Dal momento che, come ricorda lo stesso Scialoja, «l’Ucoii rappresenta la politica e il pensiero dei Fratelli Musulmani, che non riconoscono lo Stato di Israele». E così la pensano anche diversi altri membri della Consulta, come la presidente delle donne marocchine in Italia, Souad Sbai.

Sul fronte politico, la condanna è unanime. «E’ un paragone vergognoso e assolutamente inaccettabile e che getta solo discredito su chi vi ricorre», ha commentato il leader dei Ds Piero Fassino. Per poi rassicurare le comunità ebraiche: «Punto irrinunciabile dell’iniziativa del governo e del ministro D’Alema è che la sicurezza e il diritto all’esistenza di Israele non sono minimamente in discussione».

E persino il Pdci, partito che sotto elezioni ha avuto il gradimento dell’Ucoii, prende le distanze. «Siamo contrari a chi semina odio», dice Marco Rizzo. Il quale, però, ritiene che quell’odio sia «anche frutto dei conflitti e dello strapotere unipolare sul mondo».
In sostanza, sarebbe la logica conseguenza della politica stratunitense e israeliana. Rizzo a parte, nessuna ambiguità. Il presidente del Senato, Marini, parla di «giudizi inaccettabili».

Secondo il ministro Mastella quella dell’Ucoii è un’iniziativa «che fomenta l’odio», si tratta di «un’inutile provocazione da parte dell’Unione delle comunità islamiche». Al contempo il Guardasigilli critica la scelta (da parte di questo giornale), di pubblicare il loro manifesto: «Bisogna aprire una riflessione sui contenuti delle inserzioni a pagamento».
Condanne per l’accostamento Israele-nazisti fatto dall’Ucoii vengono anche da Sdi, Verdi, Idv e via elencando. All’appello manca Rifondazione, ma dev’essere solo il frutto di una disattenzione estiva.
Naturalmente, i rappresentanti della comunità ebraica italiana sono insorti.
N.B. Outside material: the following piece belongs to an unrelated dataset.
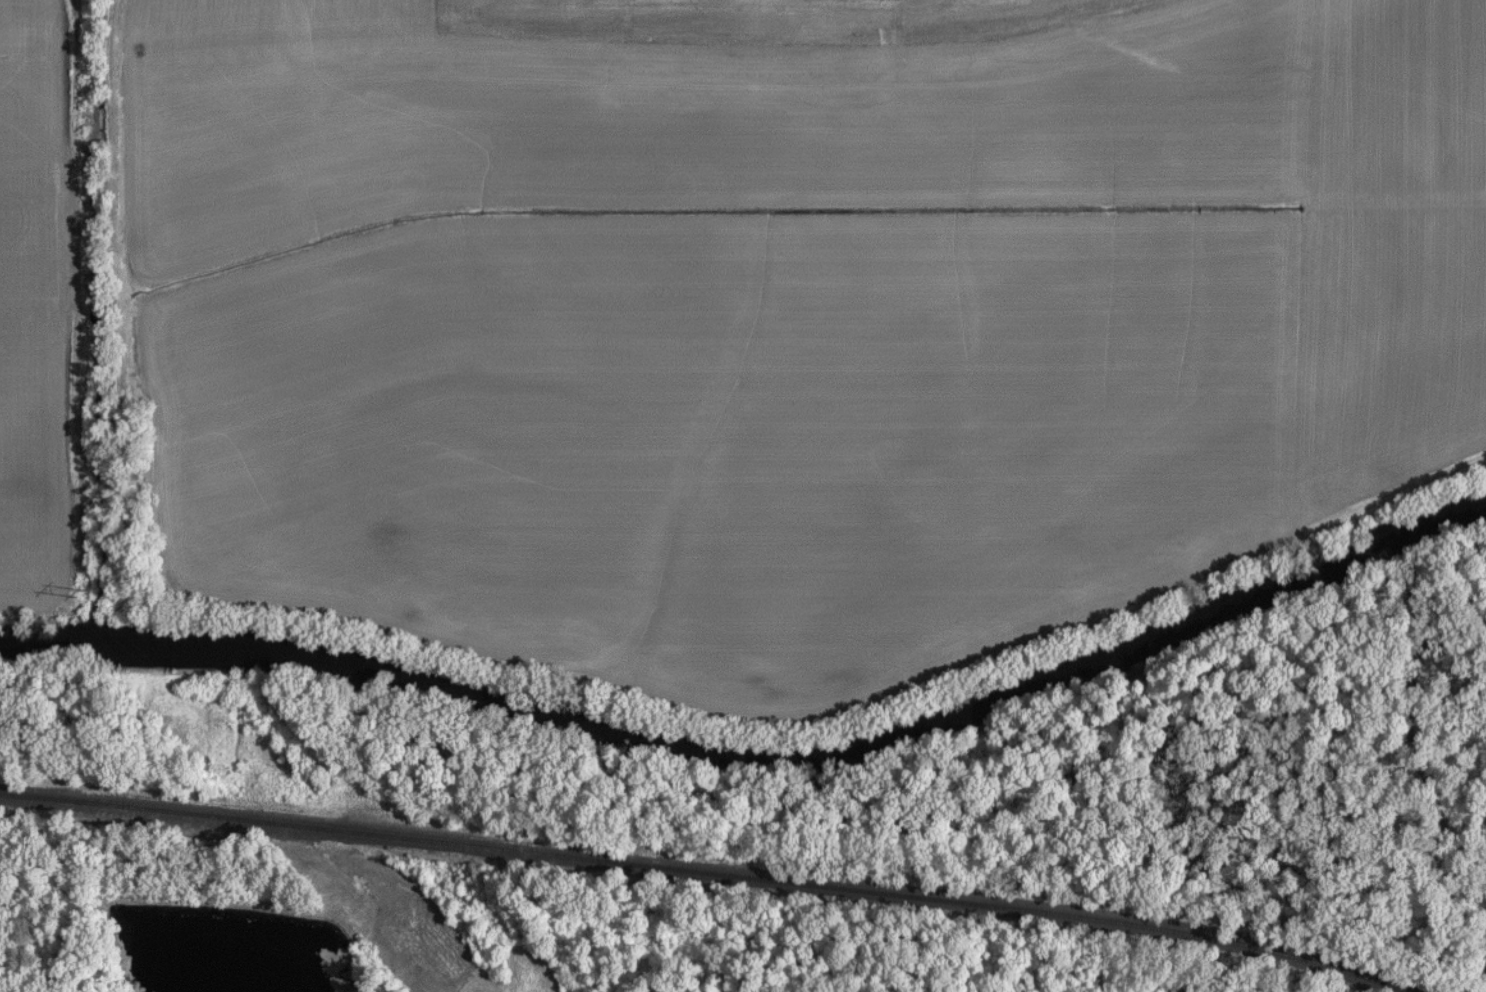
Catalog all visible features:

Pacifici dice che «non basterebbe un intero giornale ad elencare le stragi fatte dal mondo arabo» contro gli ebrei. E Luzzatto chiama in causa Giuliano Amato in quanto presidente della Consulta di cui l’Ucoii fa ancora parte. Ancora per poco, fanno capire al Viminale.
Una sostanziale richiesta di estromissione dell’Ucoii viene anche dal partito di cui Pisanu fa parte: Forza Italia. «Dopo questo proclama delirante di stampo razzista, consideriamo che l’Ucoii non possa sedere nella Consulta islamica», dice Isabella Bertolini. E il leghista Borghezio concorda: «L’Ucoii va espulsa dalla Consulta».

Toni assai duri anche dall’Udc. D’Onofrio prefigura il carcere e parla di «istigazione a delinquere», mentre Giovanardi giudica «intollerabile che si possa impunemente diffondere una così distorta visione delle realtà senza una decisa condanna politica e morale da parte di tutte le forze democratiche italiane». La condanna c’è stata.